Bayi BBLR dengan berat plasenta tidak normal disebabkan oleh beberapa faktor seperti umur ibu lebih 35 tahun, dan faktor penyakit. Menurut Norwitz (2008) faktor-faktor yang mempengaruhi berat badan lahir bayi adalah ras, status sosial ekonomi, paritas, faktor genetik, diabetes, kebiasaan merokok, dan gender janin. Faktor lain yang mempengaruhi berat badan lahir bayi adalah faktor selama kehamilan seperti sakit berat, komplikasi kehamilan, kurang gizi, keadaan stress pada ibu hamil, sedangkan faktor yang mempengaruhi berat plasenta adalah ibu malnutrisi, infeksi berat pada plasenta oleh karena malaria (Soetjiningsih, 2014). Salah satu faktor tersebut dapat mempengaruhi variabel berat badan bayi lahir maupun berat plasenta. Plasenta yang memiliki berat tidak normal maka bayi yang dilahirkan BBLR. Penelitian ini sesuai dengan penelitian yang dilakukan oleh Mukhlisan dkk (2011) tentang hubungan berat plasenta dengan berat badan lahir bayi di Kota Pariaman dengan hasil nilai koefisien korelasi Pearson (r) sebesar +0,784 dan nilai signifikansi (p) 0,00 (p<0,05) yang berarti terdapat hubungan yang bermakna antara berat plasenta dengan berat lahir bayi. Hasil anamnesa 18 responden ibu mengetahui mengalami preeklamsi setelah umur kehamilan 34 minggu. Preeklamsi yang terjadi setelah 34 minggu atau late-onset preeklamsi pada arteri spiralis mengalami vasokontriksi ringan dan aliran darah uteroplasenta tidak mengalami perubahan sehingga pertumbuhan janin normal dan tidak ditemukan tanda-tanda retriksi pada pertumbuhan (Huppertz, 2008). Fungsi plasenta sebagai organ pernafasan, mengangkut zat
nutrisi dan ekskresi (Lewellyn, 2001). Oleh sebab itu, jika fungsi plasenta dapat berjalan dengan baik maka berat badan bayi juga baik. Hasil penelitian ini 18 responden penelitian dengan umur 20-35 tahun, hal ini berbeda dengan teori Leveno (2009) bahwa faktor risiko preeklamsi terjadi pada umur lebih dari 35 tahun. Sehingga dengan umur 20-35 tahun saat ibu bersalin, kemungkinan tidak mempengaruhi berat badan bayi, karena termasuk usia yang paling baik untuk hamil. Responden pada penelitian ini sebagian besar adalah primigravida. Hasil penelitian ini sesuai dengan teori Chapman (2006) yang menyatakan faktor risiko preeklamsi berisiko 10 kali lebih sering terjadi pada primigravida. Berdasarkan hasil data penelitian didapatkan nilai p = 0,068 atau p > 0,05 dengan interpretasi tidak terdapat korelasi yang bermakna antara dua variable yang di uji, berarti tidak ada hubungan yang bermakna antara berat badan bayi lahir dengan berat plasenta pada ibu bersalin preeklamsi.

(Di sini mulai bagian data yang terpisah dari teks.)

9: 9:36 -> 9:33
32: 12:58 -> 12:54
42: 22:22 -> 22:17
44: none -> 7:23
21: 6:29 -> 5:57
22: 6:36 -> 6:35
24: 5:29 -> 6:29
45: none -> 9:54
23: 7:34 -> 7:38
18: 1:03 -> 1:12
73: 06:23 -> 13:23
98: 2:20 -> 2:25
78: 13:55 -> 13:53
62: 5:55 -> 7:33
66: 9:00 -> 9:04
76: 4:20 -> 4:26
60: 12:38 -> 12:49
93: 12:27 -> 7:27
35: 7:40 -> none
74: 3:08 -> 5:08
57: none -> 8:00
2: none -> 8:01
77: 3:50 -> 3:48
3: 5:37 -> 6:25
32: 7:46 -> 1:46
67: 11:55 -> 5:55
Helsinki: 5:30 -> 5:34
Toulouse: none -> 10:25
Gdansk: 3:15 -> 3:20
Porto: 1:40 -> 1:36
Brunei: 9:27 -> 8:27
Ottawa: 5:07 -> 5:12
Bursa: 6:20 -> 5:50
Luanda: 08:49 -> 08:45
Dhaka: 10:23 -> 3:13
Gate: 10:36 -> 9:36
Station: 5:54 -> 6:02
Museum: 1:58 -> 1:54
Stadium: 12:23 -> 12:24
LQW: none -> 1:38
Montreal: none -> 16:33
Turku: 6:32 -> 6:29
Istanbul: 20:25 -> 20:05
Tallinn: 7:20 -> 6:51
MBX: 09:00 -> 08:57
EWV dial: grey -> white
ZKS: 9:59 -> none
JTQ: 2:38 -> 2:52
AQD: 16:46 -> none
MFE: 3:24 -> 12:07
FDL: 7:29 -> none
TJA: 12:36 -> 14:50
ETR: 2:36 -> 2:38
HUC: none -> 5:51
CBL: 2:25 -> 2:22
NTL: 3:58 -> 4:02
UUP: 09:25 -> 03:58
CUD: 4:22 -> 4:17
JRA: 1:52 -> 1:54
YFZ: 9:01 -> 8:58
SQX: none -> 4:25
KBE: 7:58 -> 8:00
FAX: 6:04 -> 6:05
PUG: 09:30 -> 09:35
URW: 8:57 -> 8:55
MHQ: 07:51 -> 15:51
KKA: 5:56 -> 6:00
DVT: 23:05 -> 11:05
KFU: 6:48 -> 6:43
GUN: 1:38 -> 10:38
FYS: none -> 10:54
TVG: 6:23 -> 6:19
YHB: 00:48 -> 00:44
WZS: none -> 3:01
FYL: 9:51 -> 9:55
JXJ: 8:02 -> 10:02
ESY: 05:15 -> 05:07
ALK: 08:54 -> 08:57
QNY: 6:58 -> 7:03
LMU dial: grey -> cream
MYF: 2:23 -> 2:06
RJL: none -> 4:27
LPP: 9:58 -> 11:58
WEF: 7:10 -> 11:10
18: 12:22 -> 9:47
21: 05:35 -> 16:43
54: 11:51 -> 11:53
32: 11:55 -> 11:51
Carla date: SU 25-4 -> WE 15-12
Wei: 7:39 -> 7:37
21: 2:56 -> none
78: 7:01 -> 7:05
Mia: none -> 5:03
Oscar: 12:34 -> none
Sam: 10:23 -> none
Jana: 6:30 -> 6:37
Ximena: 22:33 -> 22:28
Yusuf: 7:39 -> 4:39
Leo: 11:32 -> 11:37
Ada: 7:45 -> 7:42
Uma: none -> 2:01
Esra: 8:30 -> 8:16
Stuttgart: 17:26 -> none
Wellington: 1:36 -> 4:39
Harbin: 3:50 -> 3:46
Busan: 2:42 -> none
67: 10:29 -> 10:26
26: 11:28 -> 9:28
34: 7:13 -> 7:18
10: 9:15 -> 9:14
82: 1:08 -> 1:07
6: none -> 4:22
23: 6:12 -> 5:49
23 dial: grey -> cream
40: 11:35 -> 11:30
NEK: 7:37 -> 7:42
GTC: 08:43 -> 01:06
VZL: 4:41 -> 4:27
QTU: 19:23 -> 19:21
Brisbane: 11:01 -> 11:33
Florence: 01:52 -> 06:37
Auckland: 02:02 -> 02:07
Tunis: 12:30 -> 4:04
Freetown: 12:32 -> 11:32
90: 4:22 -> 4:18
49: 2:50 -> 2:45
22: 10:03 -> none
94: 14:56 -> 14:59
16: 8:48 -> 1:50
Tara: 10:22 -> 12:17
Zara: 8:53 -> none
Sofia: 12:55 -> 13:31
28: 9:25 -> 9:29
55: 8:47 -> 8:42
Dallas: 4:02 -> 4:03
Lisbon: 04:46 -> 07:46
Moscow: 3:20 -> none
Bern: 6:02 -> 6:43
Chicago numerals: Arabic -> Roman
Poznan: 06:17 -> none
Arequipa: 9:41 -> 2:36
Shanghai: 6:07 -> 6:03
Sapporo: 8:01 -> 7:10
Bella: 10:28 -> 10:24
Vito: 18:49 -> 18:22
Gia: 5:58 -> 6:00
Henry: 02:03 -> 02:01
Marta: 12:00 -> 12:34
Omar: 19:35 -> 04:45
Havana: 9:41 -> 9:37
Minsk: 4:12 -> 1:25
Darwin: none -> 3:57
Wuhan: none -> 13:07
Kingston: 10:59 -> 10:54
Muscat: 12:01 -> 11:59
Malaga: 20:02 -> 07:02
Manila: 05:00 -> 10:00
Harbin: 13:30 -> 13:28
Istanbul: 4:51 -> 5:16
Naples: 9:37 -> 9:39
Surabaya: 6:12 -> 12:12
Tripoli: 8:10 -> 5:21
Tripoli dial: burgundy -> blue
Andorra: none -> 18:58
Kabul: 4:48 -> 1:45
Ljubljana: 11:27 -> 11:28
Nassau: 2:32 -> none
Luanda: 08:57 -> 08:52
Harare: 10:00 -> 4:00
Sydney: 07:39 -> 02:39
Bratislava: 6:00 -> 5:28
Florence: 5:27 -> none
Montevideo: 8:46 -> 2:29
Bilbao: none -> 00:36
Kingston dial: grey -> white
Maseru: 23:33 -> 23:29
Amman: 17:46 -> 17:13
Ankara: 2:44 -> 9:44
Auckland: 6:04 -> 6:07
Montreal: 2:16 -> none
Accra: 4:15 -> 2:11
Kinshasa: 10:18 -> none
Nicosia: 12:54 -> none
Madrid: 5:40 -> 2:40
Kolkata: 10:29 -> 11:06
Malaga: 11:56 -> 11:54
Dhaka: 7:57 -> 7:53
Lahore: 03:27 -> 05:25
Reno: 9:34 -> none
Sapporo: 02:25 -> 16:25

Hasil penelitian yang dilakukan Trihardiani (2009) tentang faktor risiko kejadian berat badan lahir rendah di wilayah kerja Puskesmas Singkawang Timur dan Utara Kota Singkawang bahwa faktor indeks masa tubuh, anemia, lingkar lengan atas, pertambahan berat badan selama hamil,dan paritas faktor risiko yang berpengaruh terhadap kejadian BBLR. Hasil penelitian Ouyang (2009) tentang berat plasenta mempengaruhi faktor pertumbuhan janin bahwa berat plasenta mempunyai pengaruh yang kuat untuk pertumbuhan bayi dan obesitas sebelum hamil, diabetes pada kehamilan dan berat
badan berlebih saat kehamilan, serta indeks masa tubuh dapat mempengaruhi pertumbuhan berat bayi dan berat plasenta. Hipotesis dalam penelitian ini tidak terbukti karena ada beberapa faktor dari variable luar yang tidak dikendalikan seperti faktor umur, dan kecukupan nutrisi selama hamil. Faktor umur berpengaruh karena semakin tua umur maka risiko timbulnya penyakit semakin meningkat. Umur yang baik untuk hamil adalah 2035 tahun (Syarifudin, 2009). Pada umur tersebut organ reproduksi sudah matang dan sehingga berdasarkan umur kebutuhan kalori yang dibutuhkan seseorang ditentukan (Arisman, 2009). Faktor
kecukupan
nutrisi
berpengaruh
karena
selama
kehamilan
metabolisme tubuh meningkat, dan pengingkatan energi tersebut diperlukan untuk pertumbuhan dan perkembangan janin, pertumbuhan organ kandungan, dan metabolisme tubuh ibu (Waryana, 2010). Gizi wanita sebelum hamil juga dapat berpengaruh terhadap berat badan lahir bayi (Soetjiningsih, 2014).